New Research: Seeking Opportunity at the Top of the Cycle
This global survey of 200 senior institutional asset allocators assesses their views on equity markets over the next 12 months and offers insights into the strategy adjustments they might make as a result.
While the end of 2018 may well have signaled the end of the long-running bull market, this research program reveals how institutional investors will adapt their strategies amid attenuated market returns and higher volatility.
Investors are likely to embrace active equity strategies that span both a broader universe of potential investments and more diverse sources of data to inform investment decisions. At the same time, investors are unlikely to move reflexively into active equities. Instead, they are likely to use active equities when — and only when — they are governed by well-informed investment hypotheses.
Survey Data and Conversations with Investors Reveal Four Key Themes
1. Lower market returns as signs accumulate that equity markets are approaching a transition
Nearly one-half of respondents say it’s likely that market returns will be substantially lower in the year ahead. “We expect a positive market return over the next 12 months, but we also see increased volatility,” says the portfolio manager at an €11 billion Nordic pension.
2. Increasing volatility and uncertainty
The positive expectations for equity markets are tempered by caution as investors note an increase in volatility, and nearly all expect the market to reach an inflection point in the next year. “We’re seeing the repricing of risk, and the theme for the next 12 months will be volatility and dispersion by asset class and by region,” says the head of equities at a Dutch pension with more than $400 billion under management.

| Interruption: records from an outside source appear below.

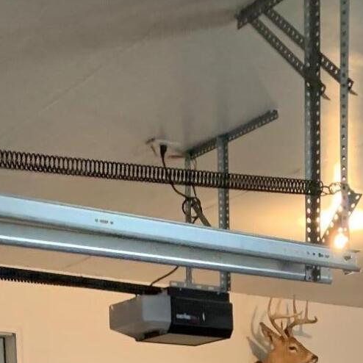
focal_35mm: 93
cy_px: 622
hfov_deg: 18.5
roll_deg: +1.9
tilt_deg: -7.8
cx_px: 292
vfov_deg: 16.2
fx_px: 1103
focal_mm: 4.25
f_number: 1.8
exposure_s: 1/40
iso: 400
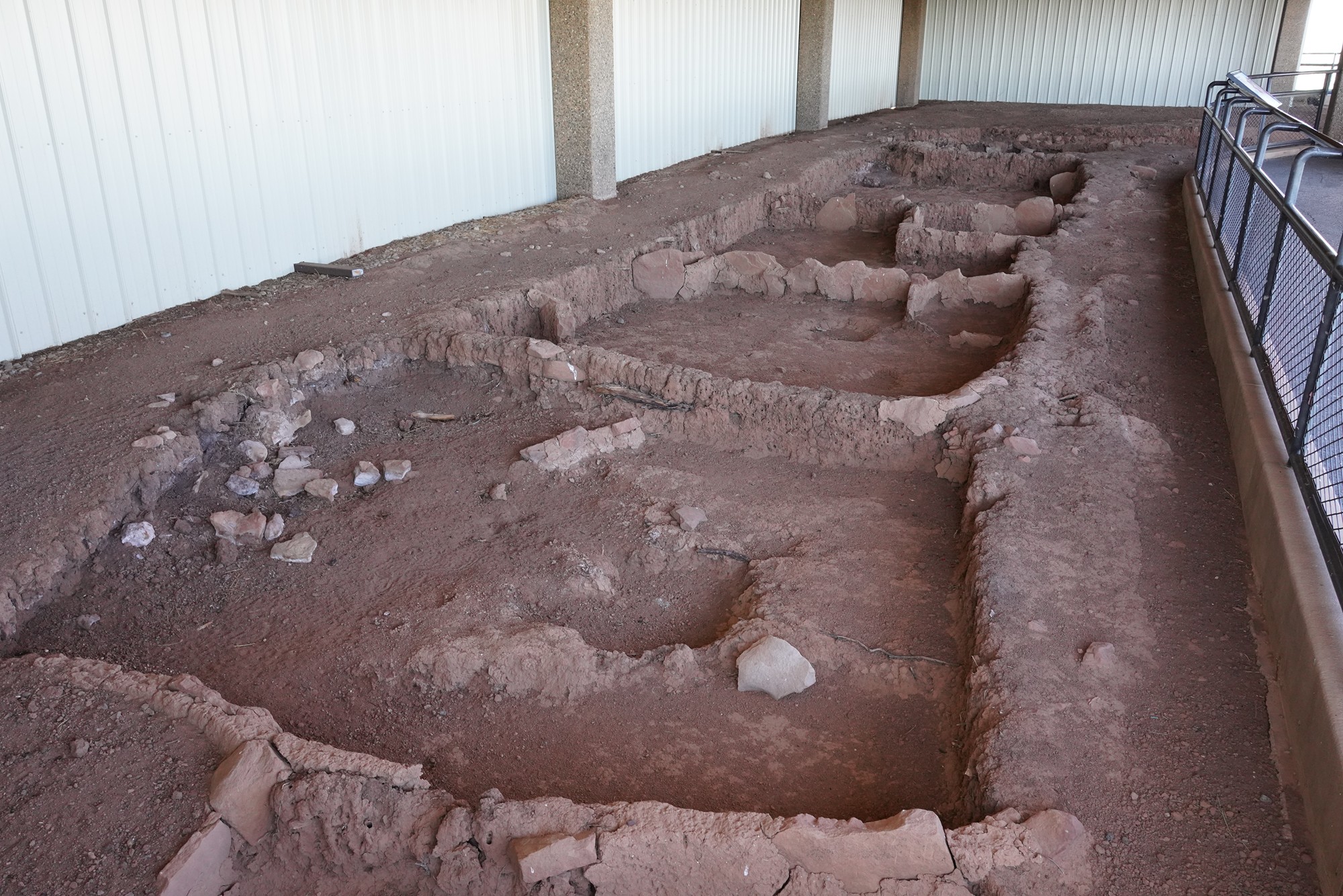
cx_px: 672
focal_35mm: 28
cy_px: 448
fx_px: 1045
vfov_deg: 46.4
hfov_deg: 65.5
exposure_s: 1/100
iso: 3200
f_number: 10
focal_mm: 28
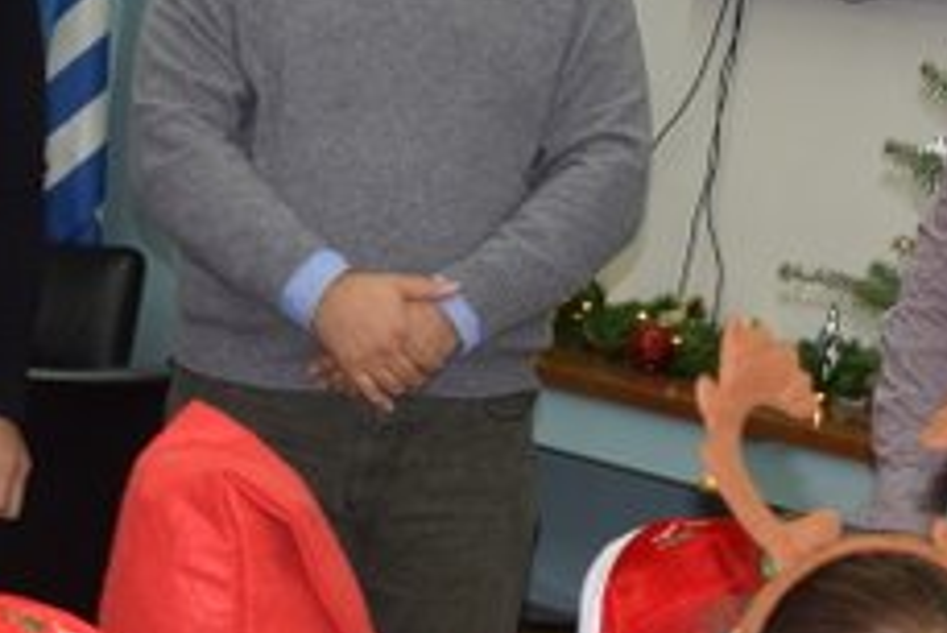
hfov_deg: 15.5
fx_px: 3474
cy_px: 306
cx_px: 620
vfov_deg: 10.4
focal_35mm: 132
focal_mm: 28
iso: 800
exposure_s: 1/80
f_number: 4.5
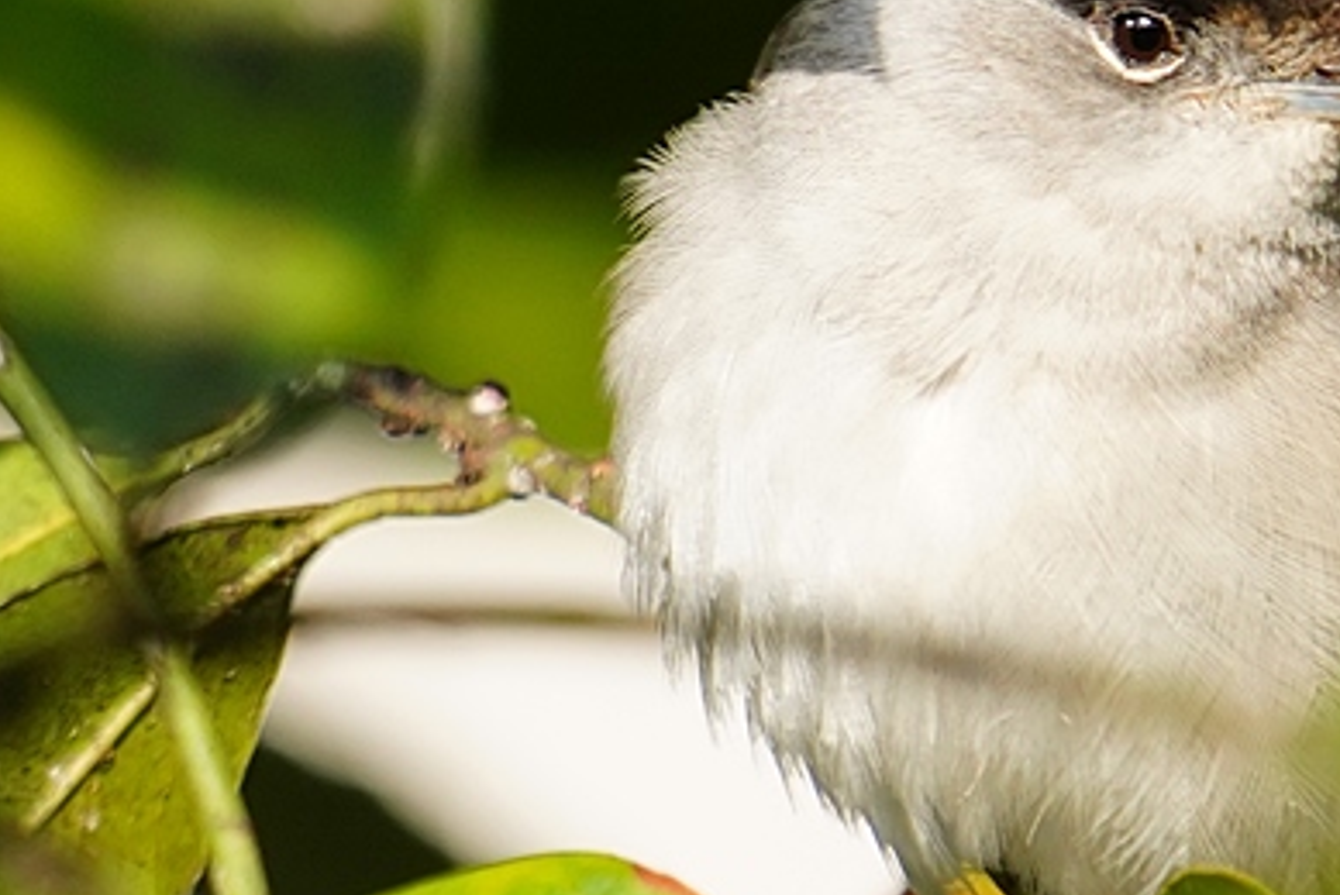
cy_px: 341
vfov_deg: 1.0
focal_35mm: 1387
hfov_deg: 1.5
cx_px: 1423
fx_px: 51664
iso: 400
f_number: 6.3
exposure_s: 1/500
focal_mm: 600
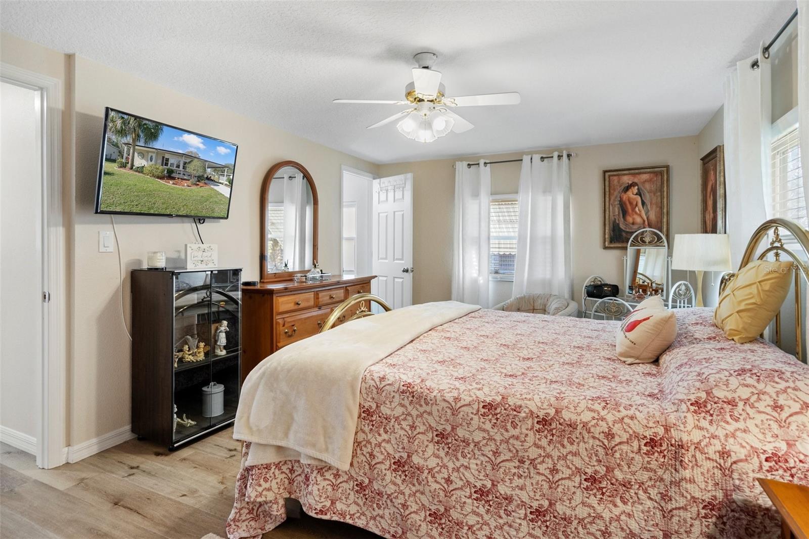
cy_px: 270
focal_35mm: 18
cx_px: 404
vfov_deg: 67.4
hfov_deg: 90.0
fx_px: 404
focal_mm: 18
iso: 640
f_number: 8
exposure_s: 1/2.5
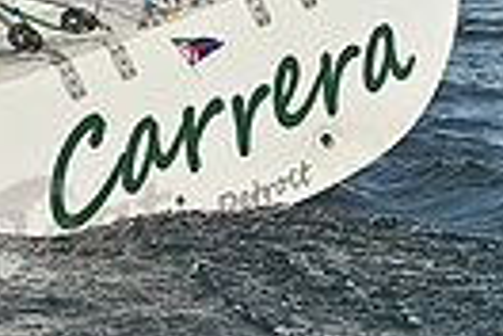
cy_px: -277
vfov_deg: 4.4
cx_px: -457
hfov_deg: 6.5
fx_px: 4289
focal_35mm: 307
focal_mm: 70
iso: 320
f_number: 6.3
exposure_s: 1/1000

3. Expanding the universe of equity opportunities
In preparation for a market shift, investors are broadening their universe of potential equity strategies, including an increased appetite for emerging markets. Instead of regional and sector approaches, for example, some are starting with strategies themselves. “We are taking a holdings-based approach, and considering the best geography or sector for each strategy. We don’t necessarily manage by sector or to targets, unless they’re within the strategies themselves,” says the CIO of a $153 billion US state teachers’ pension.
4. Openness to compelling alpha opportunities
Asset owners remain committed to active equity strategies. They are especially supportive of active quantitative strategies that draw on sophisticated analytics, highly diverse sources of valuation signals, and factor-based smart beta strategies. “We have an active quant equity portfolio, which we use to reduce volatility and generate returns,” says a head of equities in Europe with $200 billion under management.